A Glen Burnie karate school has gained international attention for its unique program to teach martial arts students how to cope with bullies.
On Sunday, a Washington, D.C.-based television crew from NHK, Japan?s largest public broadcasting station, taped a class at Al Bartlinkski?s Karate Super Center on Crain Highway in Glen Burnie. The crew was filming for a show that will be broadcast later in Japan.
“Bullying is a big issue in Japan right now,” said Kaori Iida,a reporter for NHK. “We were looking into schools in the states to find out how they were handling the issue, and we found out about this.”
During the specially scheduled Sunday class, instructors and students practiced responses to bullying behavior. In one encounter, the student stepped back from the bully, extended her arms with her palms facing the bully, and said firmly, “Back away, leave me alone.”
Iida said bullying has been blamed for many deaths recently in Japan, with news of student suicides routinely making the front page of local newspapers. Iida said many Japanese schools are struggling to acknowledge the problem of bullying.
While Japan is considered the cradle of modern martial arts, Iida said, Japanese students choose martial arts as an alternative to other sports rather than a means of self-defense or confidence-building.

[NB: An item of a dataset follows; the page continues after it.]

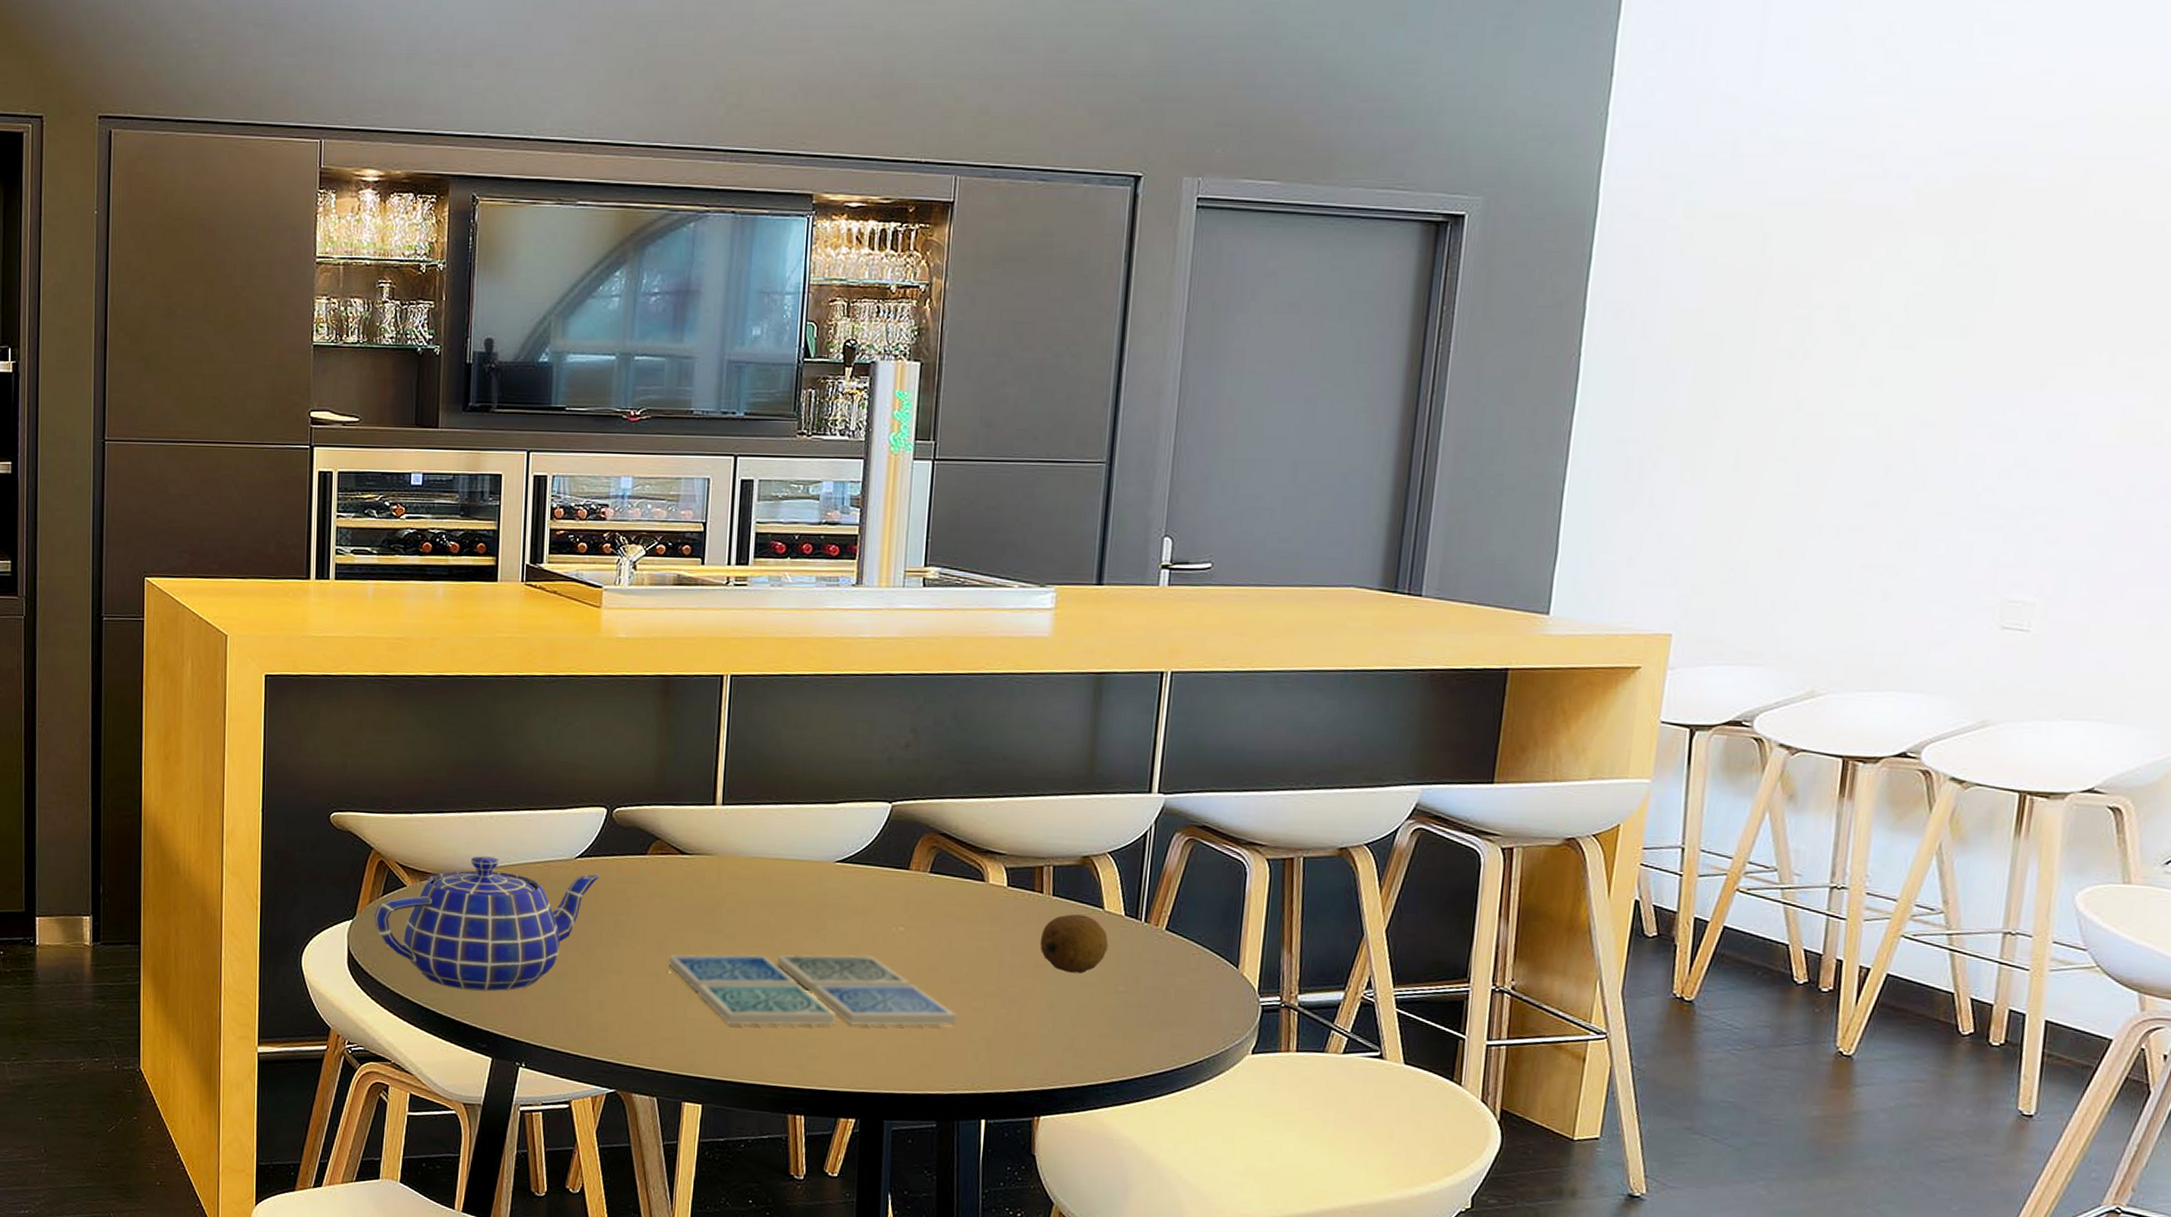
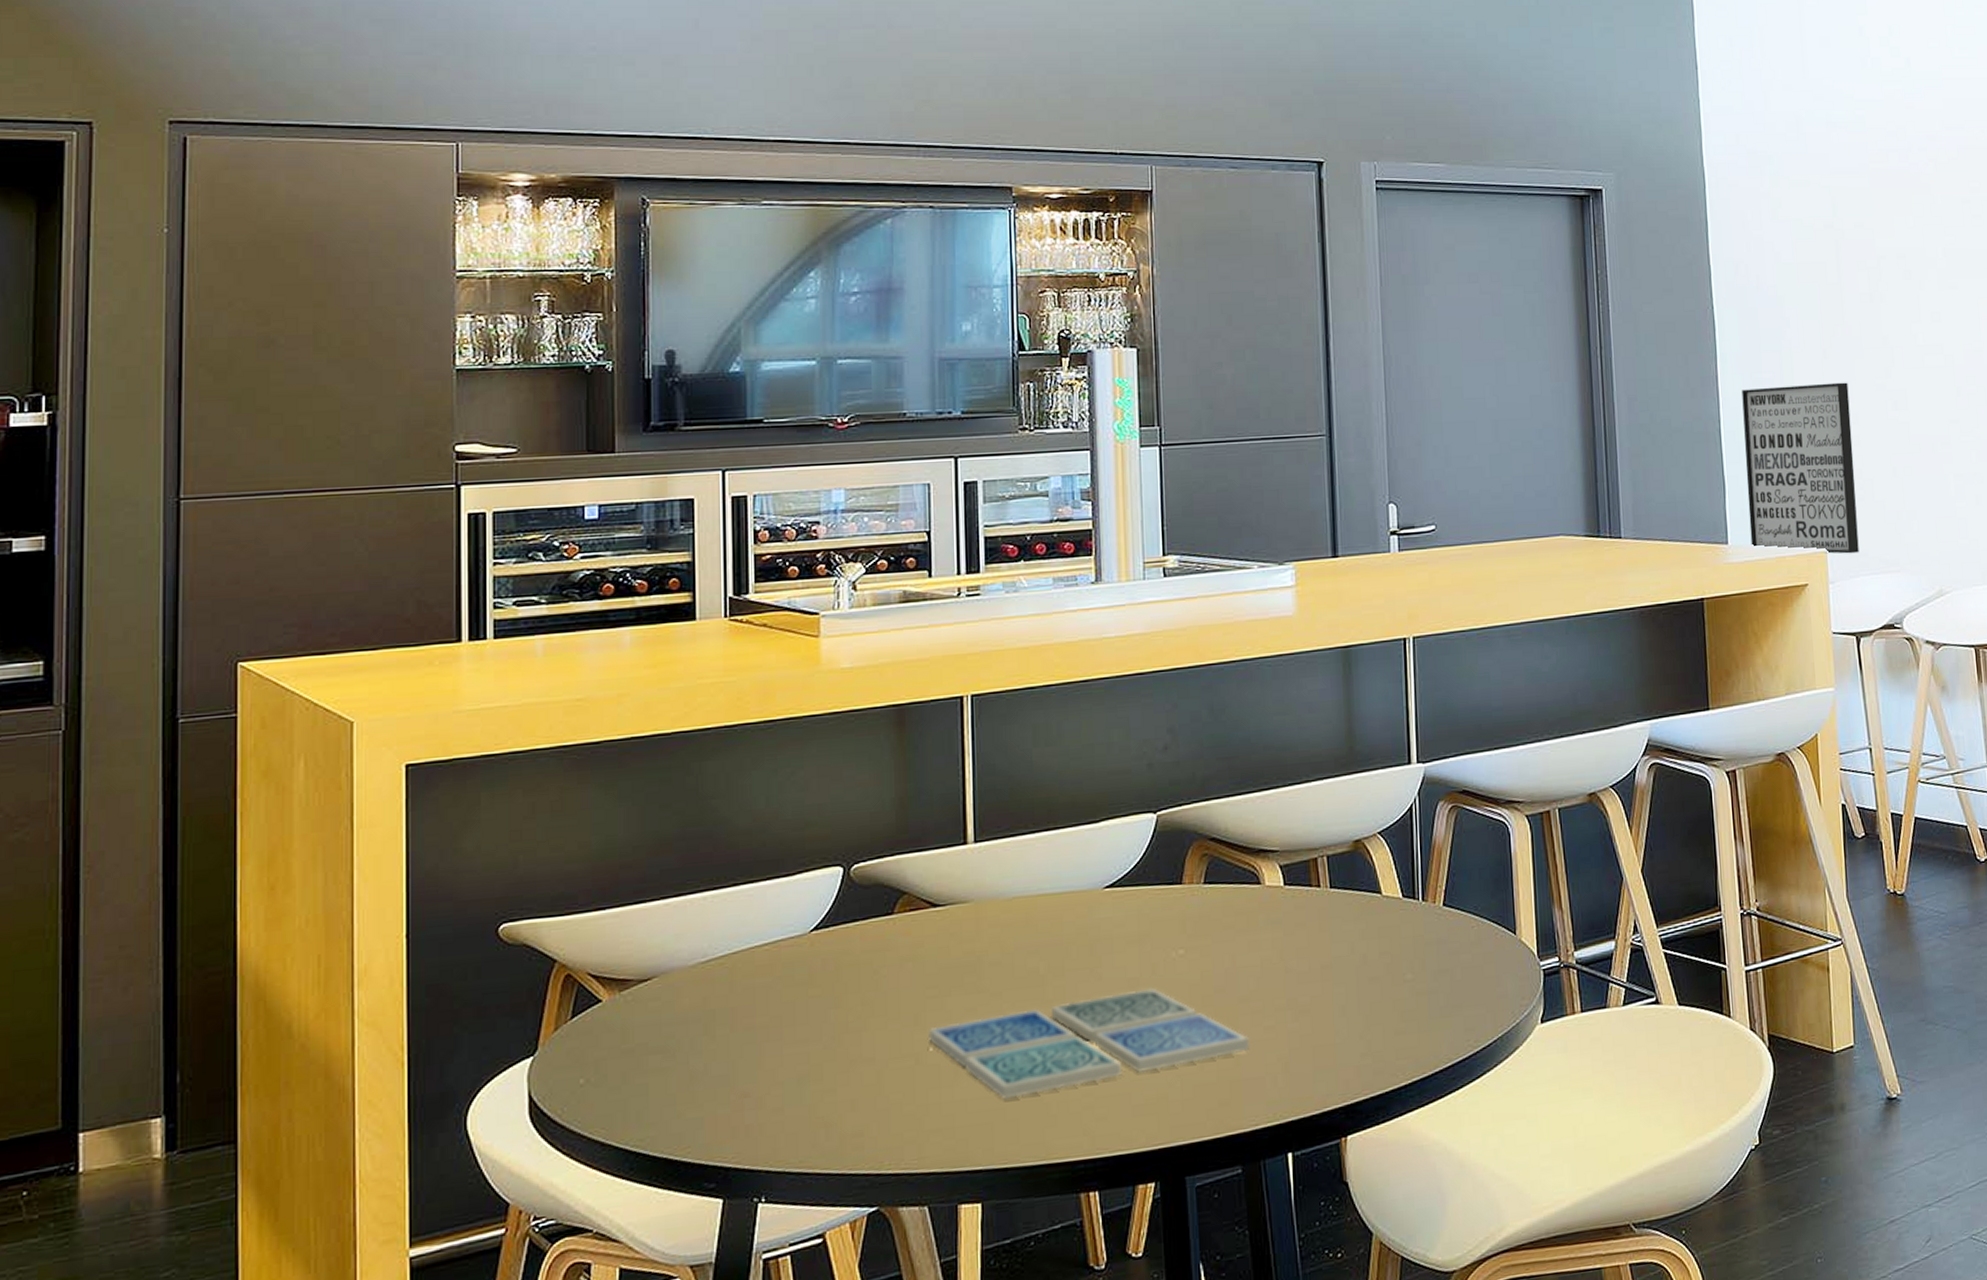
teapot: present [374,856,600,992] -> none [562,946,840,1120]
fruit: present [1040,914,1109,974] -> none [1323,903,1391,970]
wall art: none [1578,448,1739,640] -> present [1741,382,1859,554]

Al Bartlinski, who has owned the karate school with his father since the early 1970s, said he began integrating techniques for dealing with bullies into his training in 2002 after he met up with Terrence Webster-Doyle, a schoolteacher and martial-arts enthusiast, at a conference. Doyle is also the author of “Why Is Everybody Always Picking on Me,” a handbook for helping children handle bullying without violence.
Bartlinski said he teaches his students, ages 4 and older, that a physical fight with a bully is a last resort. He said the students learn the physical cues bullies look for in a victim, including lack of direct eye contact and slouching posture. The physical martial-arts skills students learn “give[s] them the confidence to deal with a situation.” Each class includes about 10 minutes of instruction in handling bullies.
“We?re getting them to focus on the objective of getting out of the situation without a fight,” Bartlinski said.
He said the students are also encouraged to be nice to the bully, run away from the situation and tell an adult about the problem as other ways of coping.